+++ Data records

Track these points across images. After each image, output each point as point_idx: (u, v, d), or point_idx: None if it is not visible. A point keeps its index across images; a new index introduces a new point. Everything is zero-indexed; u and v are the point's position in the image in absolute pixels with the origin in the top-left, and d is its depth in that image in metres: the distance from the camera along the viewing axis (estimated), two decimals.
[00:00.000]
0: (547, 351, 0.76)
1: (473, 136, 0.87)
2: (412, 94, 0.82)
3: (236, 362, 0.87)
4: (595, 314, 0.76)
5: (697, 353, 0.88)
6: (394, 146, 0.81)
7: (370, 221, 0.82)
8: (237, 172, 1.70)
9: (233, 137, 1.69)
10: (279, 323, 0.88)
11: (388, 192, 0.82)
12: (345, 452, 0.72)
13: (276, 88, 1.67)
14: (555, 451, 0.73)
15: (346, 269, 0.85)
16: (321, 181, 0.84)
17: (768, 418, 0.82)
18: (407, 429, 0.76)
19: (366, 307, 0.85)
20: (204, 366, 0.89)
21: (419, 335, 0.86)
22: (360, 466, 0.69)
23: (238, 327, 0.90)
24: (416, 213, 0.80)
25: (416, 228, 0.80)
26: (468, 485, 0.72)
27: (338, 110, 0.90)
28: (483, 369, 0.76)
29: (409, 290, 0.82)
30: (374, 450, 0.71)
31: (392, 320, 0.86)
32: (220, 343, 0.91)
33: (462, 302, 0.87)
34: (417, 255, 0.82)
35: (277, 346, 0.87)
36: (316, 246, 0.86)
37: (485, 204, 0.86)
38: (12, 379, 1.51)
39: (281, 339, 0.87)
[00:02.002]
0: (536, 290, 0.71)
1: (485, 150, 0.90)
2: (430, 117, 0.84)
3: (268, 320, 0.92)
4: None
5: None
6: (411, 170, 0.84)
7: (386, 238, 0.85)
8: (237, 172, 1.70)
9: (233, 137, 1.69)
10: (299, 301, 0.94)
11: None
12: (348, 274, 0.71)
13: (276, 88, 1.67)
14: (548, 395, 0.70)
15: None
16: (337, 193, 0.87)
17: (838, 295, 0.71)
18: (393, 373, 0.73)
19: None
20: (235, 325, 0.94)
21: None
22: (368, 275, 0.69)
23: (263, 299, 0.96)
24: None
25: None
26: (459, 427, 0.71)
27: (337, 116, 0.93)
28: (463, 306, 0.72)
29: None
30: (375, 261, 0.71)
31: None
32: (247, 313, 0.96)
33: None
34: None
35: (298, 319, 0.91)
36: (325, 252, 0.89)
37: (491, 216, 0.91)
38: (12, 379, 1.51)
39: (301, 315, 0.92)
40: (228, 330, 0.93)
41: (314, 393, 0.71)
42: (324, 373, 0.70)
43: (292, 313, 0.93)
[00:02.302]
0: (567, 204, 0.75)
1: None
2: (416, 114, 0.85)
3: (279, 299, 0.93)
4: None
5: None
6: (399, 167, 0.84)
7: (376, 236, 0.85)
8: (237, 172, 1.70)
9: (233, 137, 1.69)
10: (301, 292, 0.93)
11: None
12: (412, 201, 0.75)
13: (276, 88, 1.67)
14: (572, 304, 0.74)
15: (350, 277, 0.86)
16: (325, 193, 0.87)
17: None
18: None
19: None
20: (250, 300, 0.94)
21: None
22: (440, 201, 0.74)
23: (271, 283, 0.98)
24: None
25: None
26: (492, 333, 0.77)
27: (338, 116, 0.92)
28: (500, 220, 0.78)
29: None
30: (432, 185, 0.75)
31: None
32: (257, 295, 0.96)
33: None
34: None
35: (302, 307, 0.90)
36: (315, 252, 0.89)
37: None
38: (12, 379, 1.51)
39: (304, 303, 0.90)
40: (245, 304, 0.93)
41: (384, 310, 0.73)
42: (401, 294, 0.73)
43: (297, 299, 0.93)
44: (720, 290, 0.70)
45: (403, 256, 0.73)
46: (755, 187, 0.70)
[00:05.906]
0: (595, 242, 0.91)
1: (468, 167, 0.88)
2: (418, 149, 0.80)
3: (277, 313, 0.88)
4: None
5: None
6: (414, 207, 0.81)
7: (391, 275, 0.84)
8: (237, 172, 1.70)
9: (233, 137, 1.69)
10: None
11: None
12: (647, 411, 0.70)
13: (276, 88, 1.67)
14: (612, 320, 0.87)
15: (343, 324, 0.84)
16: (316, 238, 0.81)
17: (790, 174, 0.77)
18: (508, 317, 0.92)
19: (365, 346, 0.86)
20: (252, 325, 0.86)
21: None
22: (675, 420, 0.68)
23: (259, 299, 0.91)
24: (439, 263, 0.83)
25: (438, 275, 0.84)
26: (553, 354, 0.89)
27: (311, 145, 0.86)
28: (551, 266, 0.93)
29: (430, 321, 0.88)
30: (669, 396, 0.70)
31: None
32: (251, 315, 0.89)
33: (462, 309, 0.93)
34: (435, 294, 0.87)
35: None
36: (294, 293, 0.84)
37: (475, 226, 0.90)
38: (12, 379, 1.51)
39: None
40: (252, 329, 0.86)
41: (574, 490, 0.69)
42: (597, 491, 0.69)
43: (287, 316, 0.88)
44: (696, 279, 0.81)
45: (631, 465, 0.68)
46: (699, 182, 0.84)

++++++

- **Problem description**:
The data above should be returned exactly as written.

- **Response to the exercise**:
Track these points across images. After each image, output each point as point_idx: (u, v, d), or point_idx: None if it is not visible. A point keeps its index across images; a new index introduces a new point. Everything is zero-indexed; u and v are the point's position in the image in absolute pixels with the origin in the top-left, and d is its depth in that image in metres: the distance from the camera along the viewing axis (estimated), two decimals.
[00:00.000]
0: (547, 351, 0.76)
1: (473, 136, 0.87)
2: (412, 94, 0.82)
3: (236, 362, 0.87)
4: (595, 314, 0.76)
5: (697, 353, 0.88)
6: (394, 146, 0.81)
7: (370, 221, 0.82)
8: (237, 172, 1.70)
9: (233, 137, 1.69)
10: (279, 323, 0.88)
11: (388, 192, 0.82)
12: (345, 452, 0.72)
13: (276, 88, 1.67)
14: (555, 451, 0.73)
15: (346, 269, 0.85)
16: (321, 181, 0.84)
17: (768, 418, 0.82)
18: (407, 429, 0.76)
19: (366, 307, 0.85)
20: (204, 366, 0.89)
21: (419, 335, 0.86)
22: (360, 466, 0.69)
23: (238, 327, 0.90)
24: (416, 213, 0.80)
25: (416, 228, 0.80)
26: (468, 485, 0.72)
27: (338, 110, 0.90)
28: (483, 369, 0.76)
29: (409, 290, 0.82)
30: (374, 450, 0.71)
31: (392, 320, 0.86)
32: (220, 343, 0.91)
33: (462, 302, 0.87)
34: (417, 255, 0.82)
35: (277, 346, 0.87)
36: (316, 246, 0.86)
37: (485, 204, 0.86)
38: (12, 379, 1.51)
39: (281, 339, 0.87)
[00:02.002]
0: (536, 290, 0.71)
1: (485, 150, 0.90)
2: (430, 117, 0.84)
3: (268, 320, 0.92)
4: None
5: None
6: (411, 170, 0.84)
7: (386, 238, 0.85)
8: (237, 172, 1.70)
9: (233, 137, 1.69)
10: (299, 301, 0.94)
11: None
12: (348, 274, 0.71)
13: (276, 88, 1.67)
14: (548, 395, 0.70)
15: None
16: (337, 193, 0.87)
17: (838, 295, 0.71)
18: (393, 373, 0.73)
19: None
20: (235, 325, 0.94)
21: None
22: (368, 275, 0.69)
23: (263, 299, 0.96)
24: None
25: None
26: (459, 427, 0.71)
27: (337, 116, 0.93)
28: (463, 306, 0.72)
29: None
30: (375, 261, 0.71)
31: None
32: (247, 313, 0.96)
33: None
34: None
35: (298, 319, 0.91)
36: (325, 252, 0.89)
37: (491, 216, 0.91)
38: (12, 379, 1.51)
39: (301, 315, 0.92)
40: (228, 330, 0.93)
41: (314, 393, 0.71)
42: (324, 373, 0.70)
43: (292, 313, 0.93)
[00:02.302]
0: (567, 204, 0.75)
1: None
2: (416, 114, 0.85)
3: (279, 299, 0.93)
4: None
5: None
6: (399, 167, 0.84)
7: (376, 236, 0.85)
8: (237, 172, 1.70)
9: (233, 137, 1.69)
10: (301, 292, 0.93)
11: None
12: (412, 201, 0.75)
13: (276, 88, 1.67)
14: (572, 304, 0.74)
15: (350, 277, 0.86)
16: (325, 193, 0.87)
17: None
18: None
19: None
20: (250, 300, 0.94)
21: None
22: (440, 201, 0.74)
23: (271, 283, 0.98)
24: None
25: None
26: (492, 333, 0.77)
27: (338, 116, 0.92)
28: (500, 220, 0.78)
29: None
30: (432, 185, 0.75)
31: None
32: (257, 295, 0.96)
33: None
34: None
35: (302, 307, 0.90)
36: (315, 252, 0.89)
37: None
38: (12, 379, 1.51)
39: (304, 303, 0.90)
40: (245, 304, 0.93)
41: (384, 310, 0.73)
42: (401, 294, 0.73)
43: (297, 299, 0.93)
44: (720, 290, 0.70)
45: (403, 256, 0.73)
46: (755, 187, 0.70)
[00:05.906]
0: (595, 242, 0.91)
1: (468, 167, 0.88)
2: (418, 149, 0.80)
3: (277, 313, 0.88)
4: None
5: None
6: (414, 207, 0.81)
7: (391, 275, 0.84)
8: (237, 172, 1.70)
9: (233, 137, 1.69)
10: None
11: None
12: (647, 411, 0.70)
13: (276, 88, 1.67)
14: (612, 320, 0.87)
15: (343, 324, 0.84)
16: (316, 238, 0.81)
17: (790, 174, 0.77)
18: (508, 317, 0.92)
19: (365, 346, 0.86)
20: (252, 325, 0.86)
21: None
22: (675, 420, 0.68)
23: (259, 299, 0.91)
24: (439, 263, 0.83)
25: (438, 275, 0.84)
26: (553, 354, 0.89)
27: (311, 145, 0.86)
28: (551, 266, 0.93)
29: (430, 321, 0.88)
30: (669, 396, 0.70)
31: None
32: (251, 315, 0.89)
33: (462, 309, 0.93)
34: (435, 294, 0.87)
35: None
36: (294, 293, 0.84)
37: (475, 226, 0.90)
38: (12, 379, 1.51)
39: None
40: (252, 329, 0.86)
41: (574, 490, 0.69)
42: (597, 491, 0.69)
43: (287, 316, 0.88)
44: (696, 279, 0.81)
45: (631, 465, 0.68)
46: (699, 182, 0.84)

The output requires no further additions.